• **Your task**
A word-for-word copy of all entries is required, without images.

• **Data to use**
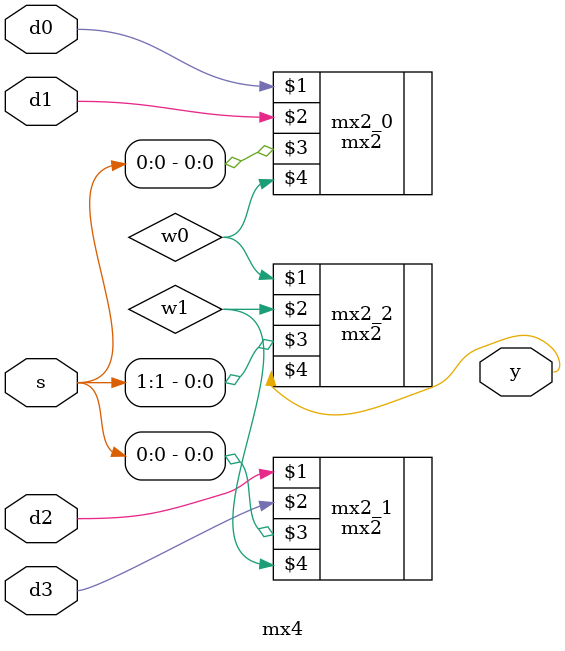
<source format=v>
module mx4(d0,d1,d2,d3,s,y); //2-to-1 MUX module

	input d0,d1,d2,d3;
	input [1:0]s;
	output y; //output y
	
	wire w0, w1;
	
	mx2 mx2_0(d0, d1, s[0], w0);
	mx2 mx2_1(d2, d3, s[0], w1);
	
	mx2 mx2_2(w0, w1, s[1], y); //construct mx4 with 3 mx2

endmodule //end MUX module

</source>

• **Result for this task**
<source format=v>
module mx4(d0,d1,d2,d3,s,y); //2-to-1 MUX module

	input d0,d1,d2,d3;
	input [1:0]s;
	output y; //output y
	
	wire w0, w1;
	
	mx2 mx2_0(d0, d1, s[0], w0);
	mx2 mx2_1(d2, d3, s[0], w1);
	
	mx2 mx2_2(w0, w1, s[1], y); //construct mx4 with 3 mx2

endmodule //end MUX module

</source>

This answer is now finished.